The Y axis shows the amount of bias, which is the difference between the observed measurement using the gage and the reference or master value. For this study, bias is the difference between the reported volume measured using different coffee cups minus the actual measured volume using a standard cup. If the measurements perfectly match the reference values, the data points on the graph should fall along the line bias = 0, with a slope of 0.
That's obviously not the case here. The estimated measurements for all three reference values show considerable negative bias. That is, when using the coffee cups in our department lunchroom as "gages", every person's estimated measurement was much smaller than the actual amount of liquid. Not a surprise, because the coffee cups are larger than a standard cup. (There are coffee cups that hold about one standard cup, by the way, such as the cup that I use every morning. But most Americans don't drink from coffee cups this small. It was designed back in the '50s, when most things—houses, grocery carts, cheeseburgers—were made in more modest proportions).
The Gage Bias table shows that the average bias increases as the amount of liquid increases.
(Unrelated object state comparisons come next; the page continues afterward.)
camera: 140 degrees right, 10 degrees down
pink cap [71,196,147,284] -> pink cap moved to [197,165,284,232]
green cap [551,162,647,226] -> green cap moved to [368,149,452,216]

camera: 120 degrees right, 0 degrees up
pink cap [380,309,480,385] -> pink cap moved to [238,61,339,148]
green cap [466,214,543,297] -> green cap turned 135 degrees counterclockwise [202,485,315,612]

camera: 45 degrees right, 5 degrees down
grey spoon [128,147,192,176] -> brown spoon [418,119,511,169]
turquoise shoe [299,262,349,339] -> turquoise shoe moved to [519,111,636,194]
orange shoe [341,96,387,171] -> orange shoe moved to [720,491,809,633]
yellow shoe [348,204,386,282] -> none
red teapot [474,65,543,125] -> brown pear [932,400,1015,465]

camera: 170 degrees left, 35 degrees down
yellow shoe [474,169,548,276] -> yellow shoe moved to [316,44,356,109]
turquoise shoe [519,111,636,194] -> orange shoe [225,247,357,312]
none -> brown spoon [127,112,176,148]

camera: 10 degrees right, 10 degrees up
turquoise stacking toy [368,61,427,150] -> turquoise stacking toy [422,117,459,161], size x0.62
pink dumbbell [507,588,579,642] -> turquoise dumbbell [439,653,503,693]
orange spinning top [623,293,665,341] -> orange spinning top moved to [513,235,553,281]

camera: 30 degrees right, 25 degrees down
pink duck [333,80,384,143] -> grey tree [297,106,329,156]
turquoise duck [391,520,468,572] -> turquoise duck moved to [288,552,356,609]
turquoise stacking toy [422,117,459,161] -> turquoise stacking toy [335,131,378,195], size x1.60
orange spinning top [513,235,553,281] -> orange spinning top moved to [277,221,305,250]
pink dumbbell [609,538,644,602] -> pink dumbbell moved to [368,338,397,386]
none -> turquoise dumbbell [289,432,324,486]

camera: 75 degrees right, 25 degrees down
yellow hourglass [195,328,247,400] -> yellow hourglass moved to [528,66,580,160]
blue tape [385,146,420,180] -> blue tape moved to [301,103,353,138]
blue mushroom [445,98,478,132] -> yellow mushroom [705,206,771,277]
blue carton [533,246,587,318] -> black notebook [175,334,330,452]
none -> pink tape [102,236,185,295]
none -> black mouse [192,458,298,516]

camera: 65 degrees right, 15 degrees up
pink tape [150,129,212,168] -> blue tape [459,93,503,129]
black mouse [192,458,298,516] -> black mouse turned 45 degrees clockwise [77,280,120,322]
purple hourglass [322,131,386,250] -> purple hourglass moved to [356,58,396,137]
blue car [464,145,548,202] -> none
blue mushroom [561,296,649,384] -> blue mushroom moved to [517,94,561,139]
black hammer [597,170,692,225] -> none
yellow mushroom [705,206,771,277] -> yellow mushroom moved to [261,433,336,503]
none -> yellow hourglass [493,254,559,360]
And even though this was a small sample, the bias was statistically significant (P < 0.000). Importantly, notice that the bias wasn't consistent at each reference value—there is a considerable range of bias among the estimates at each reference value.
Despite its obvious limitations, this informal, exploratory analysis provides some grounds for speculation.
What does "one cup of coffee" actually mean in studies that use self-reported data? What about categories such as 1-2 cups, or 2-4 cups? If it's not clear what x cups of coffee actually refers to, what do we make of risk estimates that are specifically associated with x number of cups of coffee? Or meta-analyses that combine self-reported coffee consumption data from different countries (equating one Japanese "cup of coffee", say, with one Australian "cup of coffee"?)
Of course, perfect data sets don't exist. And it's possible that some studies may manage to identify valid overall trends and correlations associated with increasing/decreasing coffee consumption.
Still, let's just say that a self-reported "cup of coffee" might best be served not with cream and sugar, but with a large grain of salt.
So before you start brewing your data...
And before you rush off to calculate p-values...it's worth taking the extra time and effort to make sure that you're actually measuring what you think you're measuring.